#### Study material:

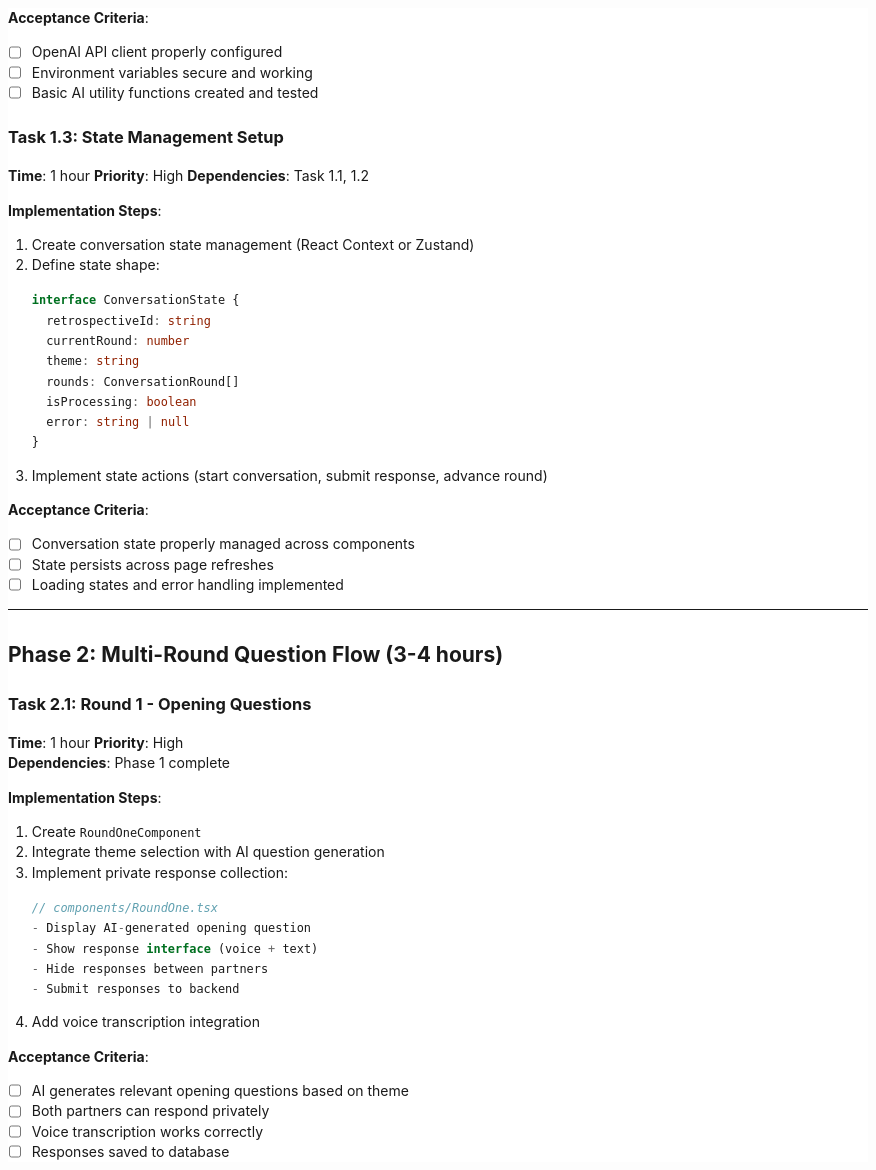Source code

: **Acceptance Criteria**:
- [ ] OpenAI API client properly configured
- [ ] Environment variables secure and working
- [ ] Basic AI utility functions created and tested

### Task 1.3: State Management Setup  
**Time**: 1 hour
**Priority**: High
**Dependencies**: Task 1.1, 1.2

**Implementation Steps**:
1. Create conversation state management (React Context or Zustand)
2. Define state shape:
   ```typescript
   interface ConversationState {
     retrospectiveId: string
     currentRound: number
     theme: string
     rounds: ConversationRound[]
     isProcessing: boolean
     error: string | null
   }
   ```
3. Implement state actions (start conversation, submit response, advance round)

**Acceptance Criteria**:
- [ ] Conversation state properly managed across components
- [ ] State persists across page refreshes
- [ ] Loading states and error handling implemented

---

## Phase 2: Multi-Round Question Flow (3-4 hours)

### Task 2.1: Round 1 - Opening Questions
**Time**: 1 hour
**Priority**: High  
**Dependencies**: Phase 1 complete

**Implementation Steps**:
1. Create `RoundOneComponent` 
2. Integrate theme selection with AI question generation
3. Implement private response collection:
   ```typescript
   // components/RoundOne.tsx
   - Display AI-generated opening question
   - Show response interface (voice + text)
   - Hide responses between partners
   - Submit responses to backend
   ```
4. Add voice transcription integration

**Acceptance Criteria**:
- [ ] AI generates relevant opening questions based on theme  
- [ ] Both partners can respond privately
- [ ] Voice transcription works correctly
- [ ] Responses saved to database
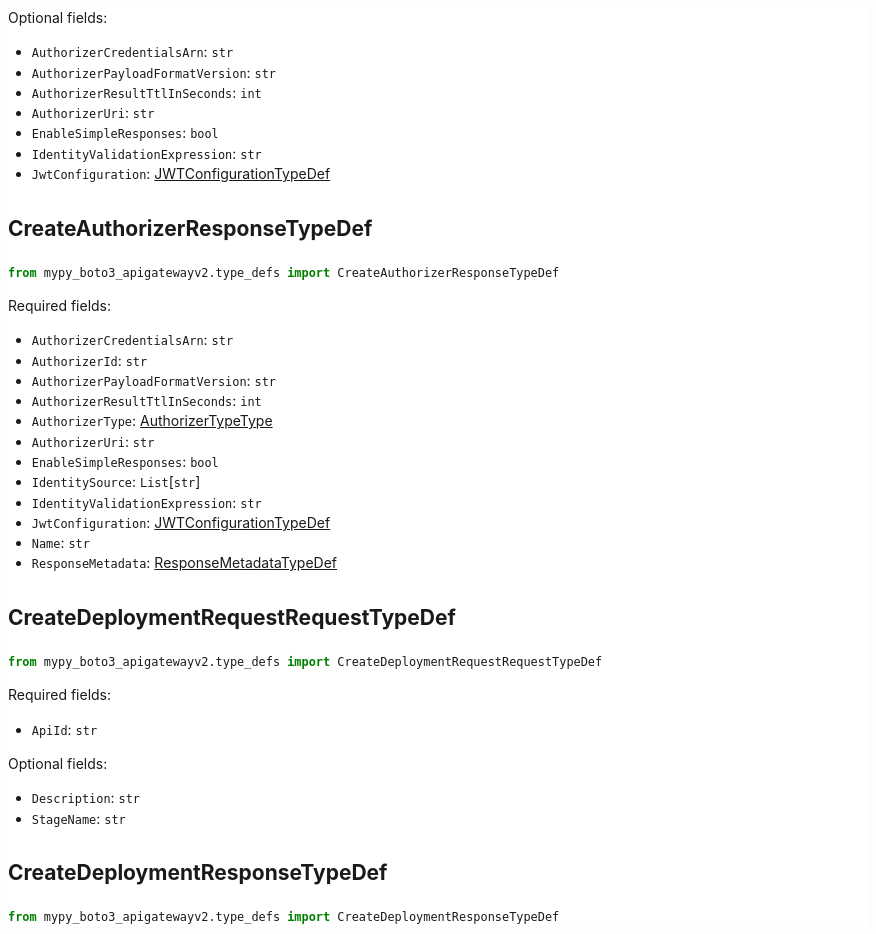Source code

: Optional fields:

- `AuthorizerCredentialsArn`: `str`
- `AuthorizerPayloadFormatVersion`: `str`
- `AuthorizerResultTtlInSeconds`: `int`
- `AuthorizerUri`: `str`
- `EnableSimpleResponses`: `bool`
- `IdentityValidationExpression`: `str`
- `JwtConfiguration`:
  [JWTConfigurationTypeDef](./type_defs.md#jwtconfigurationtypedef)

## CreateAuthorizerResponseTypeDef

```python
from mypy_boto3_apigatewayv2.type_defs import CreateAuthorizerResponseTypeDef
```

Required fields:

- `AuthorizerCredentialsArn`: `str`
- `AuthorizerId`: `str`
- `AuthorizerPayloadFormatVersion`: `str`
- `AuthorizerResultTtlInSeconds`: `int`
- `AuthorizerType`: [AuthorizerTypeType](./literals.md#authorizertypetype)
- `AuthorizerUri`: `str`
- `EnableSimpleResponses`: `bool`
- `IdentitySource`: `List`\[`str`\]
- `IdentityValidationExpression`: `str`
- `JwtConfiguration`:
  [JWTConfigurationTypeDef](./type_defs.md#jwtconfigurationtypedef)
- `Name`: `str`
- `ResponseMetadata`:
  [ResponseMetadataTypeDef](./type_defs.md#responsemetadatatypedef)

## CreateDeploymentRequestRequestTypeDef

```python
from mypy_boto3_apigatewayv2.type_defs import CreateDeploymentRequestRequestTypeDef
```

Required fields:

- `ApiId`: `str`

Optional fields:

- `Description`: `str`
- `StageName`: `str`

## CreateDeploymentResponseTypeDef

```python
from mypy_boto3_apigatewayv2.type_defs import CreateDeploymentResponseTypeDef
```
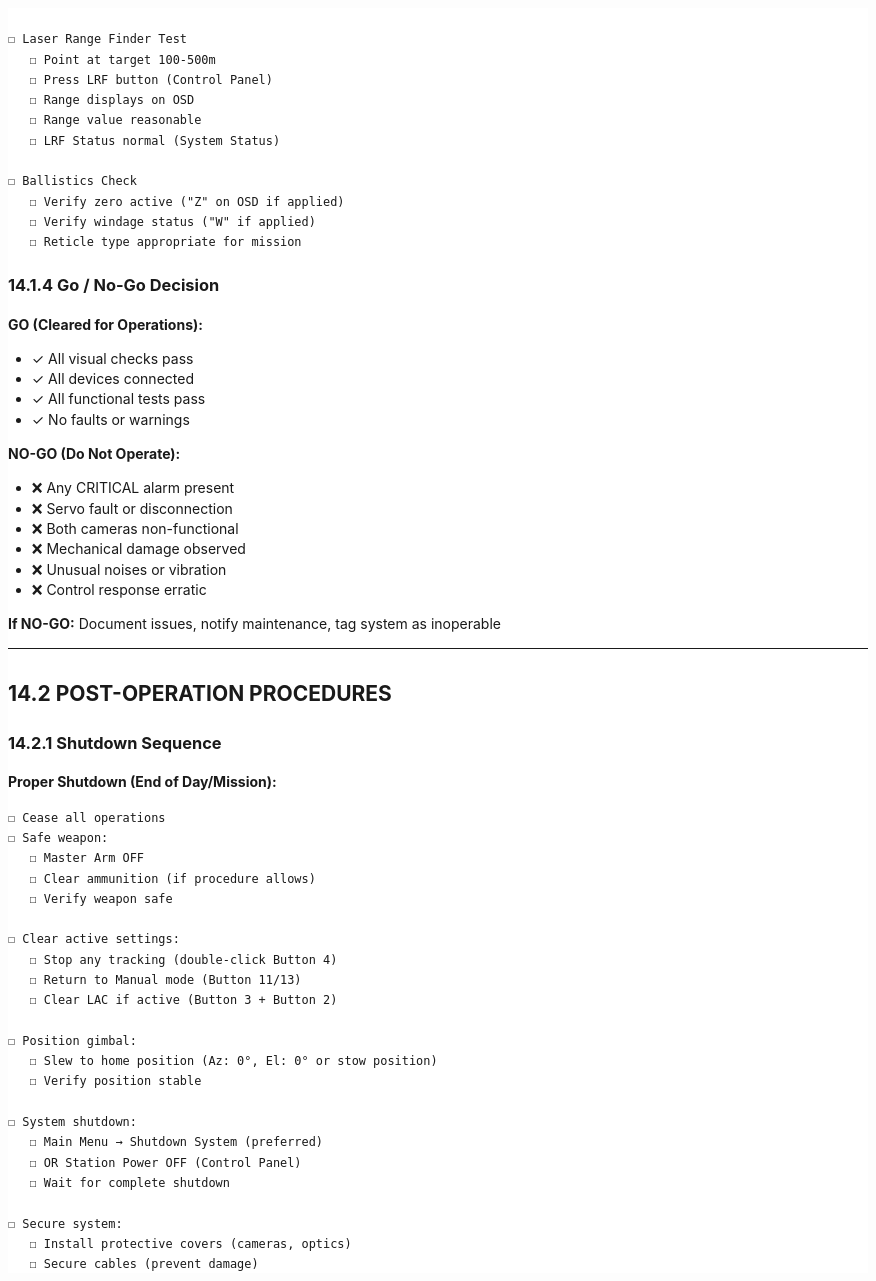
 ```

☐ Laser Range Finder Test
   ☐ Point at target 100-500m
   ☐ Press LRF button (Control Panel)
   ☐ Range displays on OSD
   ☐ Range value reasonable
   ☐ LRF Status normal (System Status)

☐ Ballistics Check
   ☐ Verify zero active ("Z" on OSD if applied)
   ☐ Verify windage status ("W" if applied)
   ☐ Reticle type appropriate for mission
```

### 14.1.4 Go / No-Go Decision

**GO (Cleared for Operations):**
- ✓ All visual checks pass
- ✓ All devices connected
- ✓ All functional tests pass
- ✓ No faults or warnings

**NO-GO (Do Not Operate):**
- ❌ Any CRITICAL alarm present
- ❌ Servo fault or disconnection
- ❌ Both cameras non-functional
- ❌ Mechanical damage observed
- ❌ Unusual noises or vibration
- ❌ Control response erratic

**If NO-GO:** Document issues, notify maintenance, tag system as inoperable

---

## 14.2 POST-OPERATION PROCEDURES

### 14.2.1 Shutdown Sequence

**Proper Shutdown (End of Day/Mission):**

```
☐ Cease all operations
☐ Safe weapon:
   ☐ Master Arm OFF
   ☐ Clear ammunition (if procedure allows)
   ☐ Verify weapon safe

☐ Clear active settings:
   ☐ Stop any tracking (double-click Button 4)
   ☐ Return to Manual mode (Button 11/13)
   ☐ Clear LAC if active (Button 3 + Button 2)

☐ Position gimbal:
   ☐ Slew to home position (Az: 0°, El: 0° or stow position)
   ☐ Verify position stable

☐ System shutdown:
   ☐ Main Menu → Shutdown System (preferred)
   ☐ OR Station Power OFF (Control Panel)
   ☐ Wait for complete shutdown

☐ Secure system:
   ☐ Install protective covers (cameras, optics)
   ☐ Secure cables (prevent damage)
```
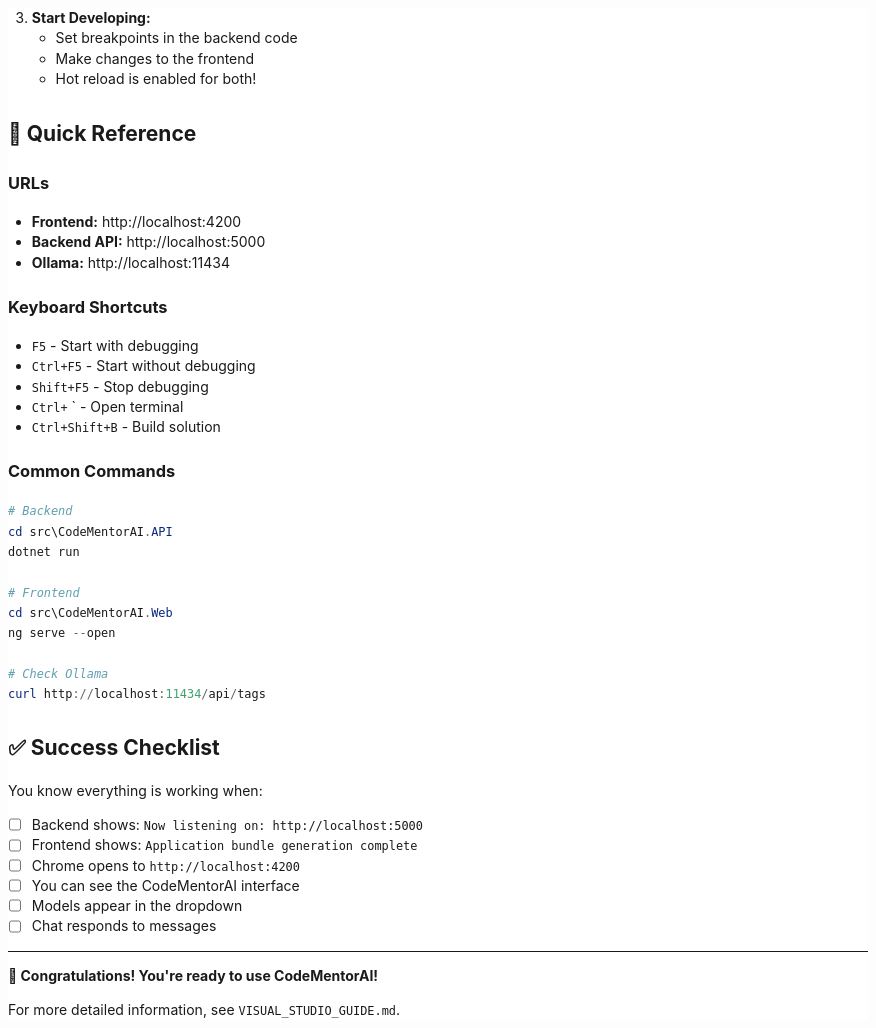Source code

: 3. **Start Developing:**
   - Set breakpoints in the backend code
   - Make changes to the frontend
   - Hot reload is enabled for both!

## 🎯 Quick Reference

### URLs
- **Frontend:** http://localhost:4200
- **Backend API:** http://localhost:5000
- **Ollama:** http://localhost:11434

### Keyboard Shortcuts
- `F5` - Start with debugging
- `Ctrl+F5` - Start without debugging
- `Shift+F5` - Stop debugging
- `Ctrl+` ` - Open terminal
- `Ctrl+Shift+B` - Build solution

### Common Commands
```powershell
# Backend
cd src\CodeMentorAI.API
dotnet run

# Frontend
cd src\CodeMentorAI.Web
ng serve --open

# Check Ollama
curl http://localhost:11434/api/tags
```

## ✅ Success Checklist

You know everything is working when:

- [ ] Backend shows: `Now listening on: http://localhost:5000`
- [ ] Frontend shows: `Application bundle generation complete`
- [ ] Chrome opens to `http://localhost:4200`
- [ ] You can see the CodeMentorAI interface
- [ ] Models appear in the dropdown
- [ ] Chat responds to messages

---

**🎉 Congratulations! You're ready to use CodeMentorAI!**

For more detailed information, see `VISUAL_STUDIO_GUIDE.md`.


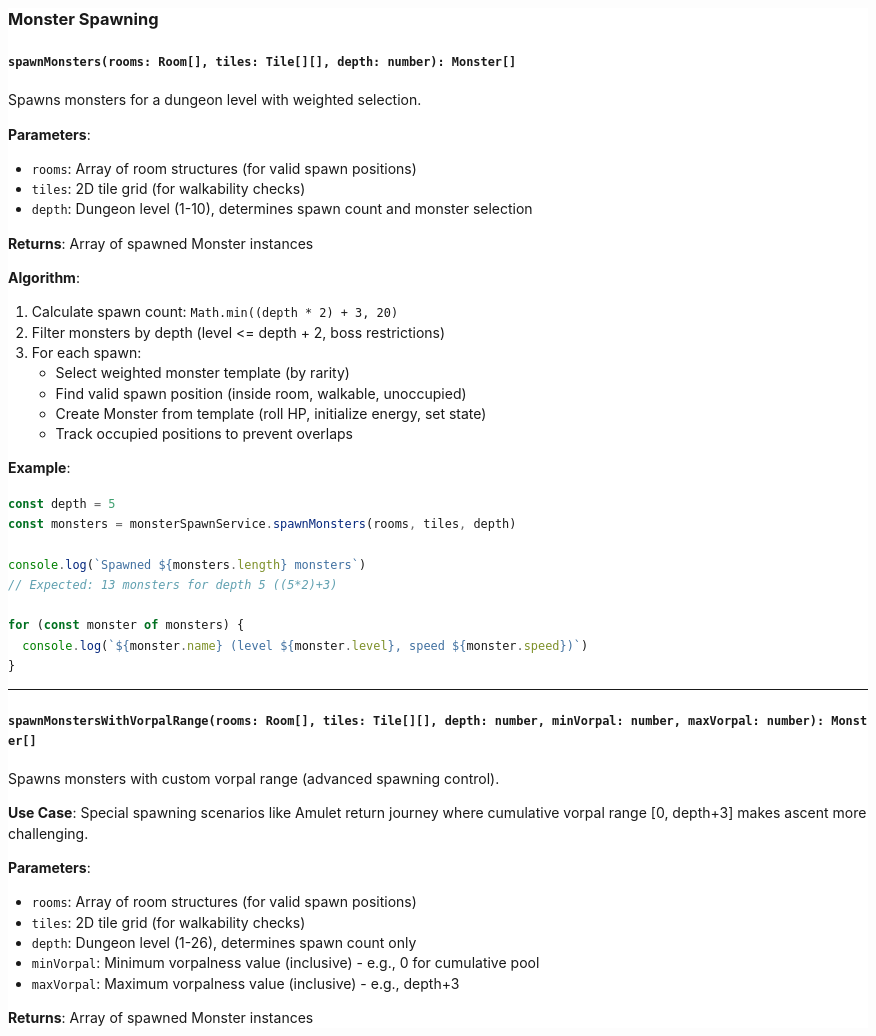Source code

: 
### Monster Spawning

#### `spawnMonsters(rooms: Room[], tiles: Tile[][], depth: number): Monster[]`
Spawns monsters for a dungeon level with weighted selection.

**Parameters**:
- `rooms`: Array of room structures (for valid spawn positions)
- `tiles`: 2D tile grid (for walkability checks)
- `depth`: Dungeon level (1-10), determines spawn count and monster selection

**Returns**: Array of spawned Monster instances

**Algorithm**:
1. Calculate spawn count: `Math.min((depth * 2) + 3, 20)`
2. Filter monsters by depth (level <= depth + 2, boss restrictions)
3. For each spawn:
   - Select weighted monster template (by rarity)
   - Find valid spawn position (inside room, walkable, unoccupied)
   - Create Monster from template (roll HP, initialize energy, set state)
   - Track occupied positions to prevent overlaps

**Example**:
```typescript
const depth = 5
const monsters = monsterSpawnService.spawnMonsters(rooms, tiles, depth)

console.log(`Spawned ${monsters.length} monsters`)
// Expected: 13 monsters for depth 5 ((5*2)+3)

for (const monster of monsters) {
  console.log(`${monster.name} (level ${monster.level}, speed ${monster.speed})`)
}
```

---

#### `spawnMonstersWithVorpalRange(rooms: Room[], tiles: Tile[][], depth: number, minVorpal: number, maxVorpal: number): Monster[]`
Spawns monsters with custom vorpal range (advanced spawning control).

**Use Case**: Special spawning scenarios like Amulet return journey where cumulative vorpal range [0, depth+3] makes ascent more challenging.

**Parameters**:
- `rooms`: Array of room structures (for valid spawn positions)
- `tiles`: 2D tile grid (for walkability checks)
- `depth`: Dungeon level (1-26), determines spawn count only
- `minVorpal`: Minimum vorpalness value (inclusive) - e.g., 0 for cumulative pool
- `maxVorpal`: Maximum vorpalness value (inclusive) - e.g., depth+3

**Returns**: Array of spawned Monster instances
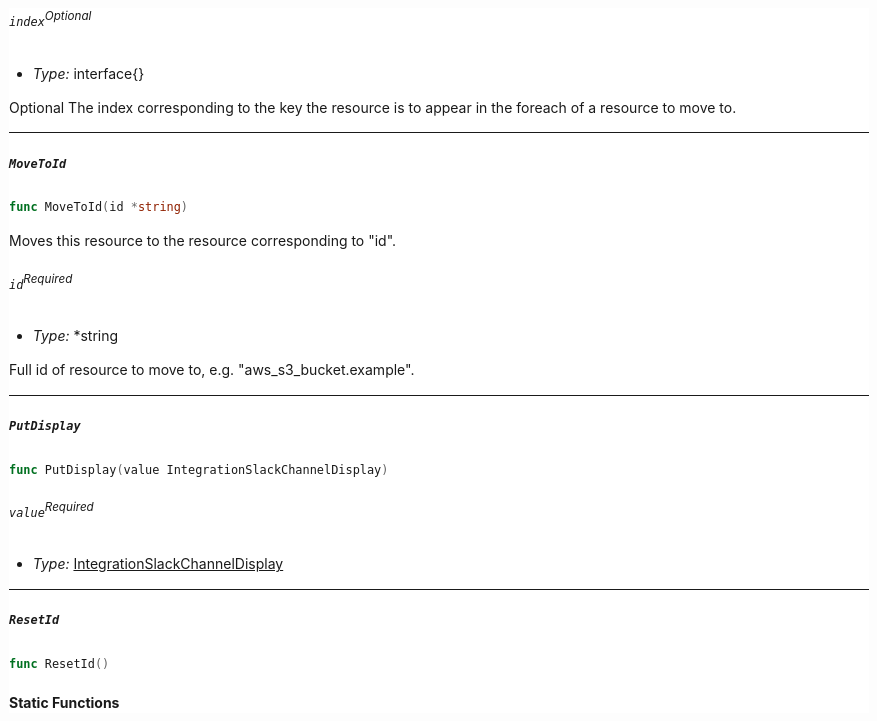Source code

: ###### `index`<sup>Optional</sup> <a name="index" id="@cdktf/provider-datadog.integrationSlackChannel.IntegrationSlackChannel.moveTo.parameter.index"></a>

- *Type:* interface{}

Optional The index corresponding to the key the resource is to appear in the foreach of a resource to move to.

---

##### `MoveToId` <a name="MoveToId" id="@cdktf/provider-datadog.integrationSlackChannel.IntegrationSlackChannel.moveToId"></a>

```go
func MoveToId(id *string)
```

Moves this resource to the resource corresponding to "id".

###### `id`<sup>Required</sup> <a name="id" id="@cdktf/provider-datadog.integrationSlackChannel.IntegrationSlackChannel.moveToId.parameter.id"></a>

- *Type:* *string

Full id of resource to move to, e.g. "aws_s3_bucket.example".

---

##### `PutDisplay` <a name="PutDisplay" id="@cdktf/provider-datadog.integrationSlackChannel.IntegrationSlackChannel.putDisplay"></a>

```go
func PutDisplay(value IntegrationSlackChannelDisplay)
```

###### `value`<sup>Required</sup> <a name="value" id="@cdktf/provider-datadog.integrationSlackChannel.IntegrationSlackChannel.putDisplay.parameter.value"></a>

- *Type:* <a href="#@cdktf/provider-datadog.integrationSlackChannel.IntegrationSlackChannelDisplay">IntegrationSlackChannelDisplay</a>

---

##### `ResetId` <a name="ResetId" id="@cdktf/provider-datadog.integrationSlackChannel.IntegrationSlackChannel.resetId"></a>

```go
func ResetId()
```

#### Static Functions <a name="Static Functions" id="Static Functions"></a>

#### Assigned task:
With "complete" as the search string, filter the records and return each line that has it.

#### Task output:
**Dependencies**: Phase 1 complete
   ☐ Wait for complete shutdown
- [ ] Frontend shows: `Application bundle generation complete`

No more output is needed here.